Secondly, the objective of Section 376E IPC, to provide for enhanced punishment of repeat offenders, can only be achieved if the punishment awarded under this section exceeds the punishment awarded for the first conviction of rape under Section 376 (only rape), 376A (causing death or resulting in persistent vegetative state of victim) or 376D (gang rape). Ergo, if the first sentence is one of life imprisonment, for the second conviction to be an enhanced punishment it cannot be a second life imprisonment. This is by virtue of Section 427(2) of the Criminal Procedure Code which provides that that a subsequent sentence of life imprisonment imposed will run concurrently with the previous sentence. Thus, the ultimate purpose of Section 376E will be defeated if the enhanced punishment, by necessary implication, is not capital punishment. Such a position not only runs the risk of erroneous executions but is also in direct violation of the dictum laid down in Mithu Singh and the ‘rarest of rare’ doctrine propounded in Bachan Singh v. State of Punjab [(1980) 2 SCC 684].
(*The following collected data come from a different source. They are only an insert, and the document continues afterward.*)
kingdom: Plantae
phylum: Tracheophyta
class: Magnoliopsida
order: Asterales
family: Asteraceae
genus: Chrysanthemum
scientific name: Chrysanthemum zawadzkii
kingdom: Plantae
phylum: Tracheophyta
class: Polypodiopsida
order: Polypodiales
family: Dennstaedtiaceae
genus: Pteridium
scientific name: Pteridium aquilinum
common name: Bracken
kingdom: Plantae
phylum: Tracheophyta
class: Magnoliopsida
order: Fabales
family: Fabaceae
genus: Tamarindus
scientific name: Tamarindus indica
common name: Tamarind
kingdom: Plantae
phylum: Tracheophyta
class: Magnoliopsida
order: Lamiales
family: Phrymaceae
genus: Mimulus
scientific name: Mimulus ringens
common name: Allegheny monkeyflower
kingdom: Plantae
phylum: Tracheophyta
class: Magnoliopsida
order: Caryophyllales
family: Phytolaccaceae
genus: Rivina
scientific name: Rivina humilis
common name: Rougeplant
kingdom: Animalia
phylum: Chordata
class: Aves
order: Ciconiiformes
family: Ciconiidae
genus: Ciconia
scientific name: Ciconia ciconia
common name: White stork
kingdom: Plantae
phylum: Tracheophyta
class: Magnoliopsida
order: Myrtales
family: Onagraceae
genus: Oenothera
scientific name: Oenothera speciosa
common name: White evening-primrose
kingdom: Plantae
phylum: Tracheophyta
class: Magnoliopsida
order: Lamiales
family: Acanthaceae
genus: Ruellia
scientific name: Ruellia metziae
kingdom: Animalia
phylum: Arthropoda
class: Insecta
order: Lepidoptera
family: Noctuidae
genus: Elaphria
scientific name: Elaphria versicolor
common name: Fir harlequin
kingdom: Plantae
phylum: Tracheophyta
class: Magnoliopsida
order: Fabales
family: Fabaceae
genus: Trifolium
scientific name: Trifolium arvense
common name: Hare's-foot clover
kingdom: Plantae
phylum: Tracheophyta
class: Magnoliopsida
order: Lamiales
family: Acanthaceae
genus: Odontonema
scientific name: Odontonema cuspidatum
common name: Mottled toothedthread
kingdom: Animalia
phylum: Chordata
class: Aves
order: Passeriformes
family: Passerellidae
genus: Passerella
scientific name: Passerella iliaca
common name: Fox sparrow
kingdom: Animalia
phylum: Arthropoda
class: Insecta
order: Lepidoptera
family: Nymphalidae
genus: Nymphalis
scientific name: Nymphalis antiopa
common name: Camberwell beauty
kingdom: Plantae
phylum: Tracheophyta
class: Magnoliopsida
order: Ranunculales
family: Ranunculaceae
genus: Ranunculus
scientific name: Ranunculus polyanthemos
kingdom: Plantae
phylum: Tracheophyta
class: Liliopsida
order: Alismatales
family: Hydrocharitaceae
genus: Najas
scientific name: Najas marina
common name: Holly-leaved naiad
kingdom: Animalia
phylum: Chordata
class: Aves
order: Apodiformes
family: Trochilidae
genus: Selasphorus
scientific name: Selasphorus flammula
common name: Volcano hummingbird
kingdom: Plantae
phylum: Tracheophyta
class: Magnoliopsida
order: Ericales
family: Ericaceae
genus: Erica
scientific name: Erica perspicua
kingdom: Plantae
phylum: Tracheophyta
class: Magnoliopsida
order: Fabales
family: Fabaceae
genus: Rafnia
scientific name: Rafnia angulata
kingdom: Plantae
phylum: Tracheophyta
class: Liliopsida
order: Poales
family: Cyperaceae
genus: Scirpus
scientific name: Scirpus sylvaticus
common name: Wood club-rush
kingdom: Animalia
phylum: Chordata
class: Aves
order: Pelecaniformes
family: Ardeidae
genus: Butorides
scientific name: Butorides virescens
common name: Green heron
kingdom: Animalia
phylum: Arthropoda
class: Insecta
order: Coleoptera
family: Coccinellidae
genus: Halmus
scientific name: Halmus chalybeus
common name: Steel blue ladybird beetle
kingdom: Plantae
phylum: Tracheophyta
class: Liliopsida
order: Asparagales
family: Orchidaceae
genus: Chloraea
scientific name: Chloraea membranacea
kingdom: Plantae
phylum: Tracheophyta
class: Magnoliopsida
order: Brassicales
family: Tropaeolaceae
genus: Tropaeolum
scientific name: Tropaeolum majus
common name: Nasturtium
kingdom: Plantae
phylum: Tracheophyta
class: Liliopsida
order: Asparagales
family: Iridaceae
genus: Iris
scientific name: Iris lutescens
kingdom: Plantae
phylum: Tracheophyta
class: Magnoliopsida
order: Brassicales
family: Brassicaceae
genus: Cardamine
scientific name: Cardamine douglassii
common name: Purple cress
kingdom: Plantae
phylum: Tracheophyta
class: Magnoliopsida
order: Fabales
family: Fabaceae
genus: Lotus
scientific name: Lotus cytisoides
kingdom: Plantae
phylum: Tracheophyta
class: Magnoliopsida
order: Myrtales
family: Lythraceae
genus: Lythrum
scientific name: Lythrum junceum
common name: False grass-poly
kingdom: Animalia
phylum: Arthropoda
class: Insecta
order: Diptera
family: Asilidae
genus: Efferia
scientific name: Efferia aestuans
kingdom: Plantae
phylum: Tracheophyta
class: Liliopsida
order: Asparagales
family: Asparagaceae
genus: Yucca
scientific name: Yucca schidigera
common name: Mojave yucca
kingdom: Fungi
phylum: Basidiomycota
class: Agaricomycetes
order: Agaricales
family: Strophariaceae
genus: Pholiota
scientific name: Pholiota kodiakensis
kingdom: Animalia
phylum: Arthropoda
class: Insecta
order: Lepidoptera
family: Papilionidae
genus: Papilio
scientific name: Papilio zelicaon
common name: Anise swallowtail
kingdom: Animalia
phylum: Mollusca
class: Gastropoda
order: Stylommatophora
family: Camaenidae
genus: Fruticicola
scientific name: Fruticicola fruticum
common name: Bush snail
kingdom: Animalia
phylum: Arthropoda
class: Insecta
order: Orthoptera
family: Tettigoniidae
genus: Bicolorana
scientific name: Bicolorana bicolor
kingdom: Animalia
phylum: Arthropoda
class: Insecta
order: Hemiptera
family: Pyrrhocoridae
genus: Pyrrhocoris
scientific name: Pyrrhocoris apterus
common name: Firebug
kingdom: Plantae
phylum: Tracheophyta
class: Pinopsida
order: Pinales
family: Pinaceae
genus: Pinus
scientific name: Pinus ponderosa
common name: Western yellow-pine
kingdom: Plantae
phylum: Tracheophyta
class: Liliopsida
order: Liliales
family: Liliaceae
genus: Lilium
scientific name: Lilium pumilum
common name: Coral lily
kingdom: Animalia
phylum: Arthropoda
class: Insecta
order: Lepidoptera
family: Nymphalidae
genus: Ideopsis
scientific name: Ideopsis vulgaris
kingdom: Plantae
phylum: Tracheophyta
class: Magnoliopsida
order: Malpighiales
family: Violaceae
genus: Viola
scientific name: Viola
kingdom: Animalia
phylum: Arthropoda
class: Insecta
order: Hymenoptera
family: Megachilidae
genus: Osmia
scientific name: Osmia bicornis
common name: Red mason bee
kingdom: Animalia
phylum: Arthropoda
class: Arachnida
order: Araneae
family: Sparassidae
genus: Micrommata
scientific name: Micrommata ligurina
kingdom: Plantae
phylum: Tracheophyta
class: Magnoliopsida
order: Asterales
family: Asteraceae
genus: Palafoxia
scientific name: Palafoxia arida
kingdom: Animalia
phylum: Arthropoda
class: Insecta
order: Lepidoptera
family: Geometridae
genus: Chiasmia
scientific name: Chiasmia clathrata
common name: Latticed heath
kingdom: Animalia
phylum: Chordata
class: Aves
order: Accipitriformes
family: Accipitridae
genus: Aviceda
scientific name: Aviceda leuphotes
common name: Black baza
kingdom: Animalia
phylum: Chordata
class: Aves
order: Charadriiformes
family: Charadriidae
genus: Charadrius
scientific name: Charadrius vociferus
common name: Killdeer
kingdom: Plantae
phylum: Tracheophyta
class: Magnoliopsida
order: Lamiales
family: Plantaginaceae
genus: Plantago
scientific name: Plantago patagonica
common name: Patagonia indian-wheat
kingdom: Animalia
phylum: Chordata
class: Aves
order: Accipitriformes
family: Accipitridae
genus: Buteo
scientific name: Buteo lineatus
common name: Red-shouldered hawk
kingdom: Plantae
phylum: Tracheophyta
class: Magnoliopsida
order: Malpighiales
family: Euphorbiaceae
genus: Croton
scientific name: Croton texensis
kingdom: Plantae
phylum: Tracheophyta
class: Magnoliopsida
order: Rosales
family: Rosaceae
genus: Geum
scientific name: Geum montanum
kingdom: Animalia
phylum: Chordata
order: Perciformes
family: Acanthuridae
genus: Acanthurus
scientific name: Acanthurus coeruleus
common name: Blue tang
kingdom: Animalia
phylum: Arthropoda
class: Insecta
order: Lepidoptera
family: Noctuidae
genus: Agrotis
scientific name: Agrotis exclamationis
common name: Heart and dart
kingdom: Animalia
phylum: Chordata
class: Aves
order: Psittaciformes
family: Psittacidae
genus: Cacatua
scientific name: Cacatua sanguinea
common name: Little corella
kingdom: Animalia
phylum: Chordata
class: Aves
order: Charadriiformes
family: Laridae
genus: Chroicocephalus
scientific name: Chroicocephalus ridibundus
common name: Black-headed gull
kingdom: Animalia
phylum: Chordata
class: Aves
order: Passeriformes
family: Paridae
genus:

On Rehabilitation and Reformation
By robbing judicial discretion in the sentencing process and pursuing our thirst for revenge, we are forgetting that a criminal is a victim of his circumstances in a society that has failed him. If the recent rise in sexual crimes is any indication, it is a telling tale of a nation that still perpetuates patriarchal notions and accepts the power and dominance of a man over a woman’s bodily autonomy. Our governments cannot offer society false hope that by killing sexual offenders via a death penalty we can eradicate sexual violence. By conveniently enlarging the scope of penal provisions to provide harsher punishments for repeat offenders, the State is shirking its responsibility of creating a strong framework to rehabilitate survivors of sexual offences within which various stakeholders must continuously assist them in rebuilding their lives.
Concomitantly, the State also owes to convicts a rightful chance to reform. This duty entails reforming the manner in which the practice of life imprisonment is implemented. Issues such as overcrowded and understaffed prisons, physical and mental torture of inmates, and inadequate recreational facilities have long lasting impacts on the lives of prisoners in ways that hinder reform and render their reintegration into society extremely problematic. Add to this the innumerable years convicts spend languishing in these very prisons with the prospect of death hanging over the heads. In a broken criminal justice system such as ours within which the very administration of the capital punishment is so intrinsically fallible, to extend its application to non-homicidal offences is to commit the gravest form of injustice disguised as the law.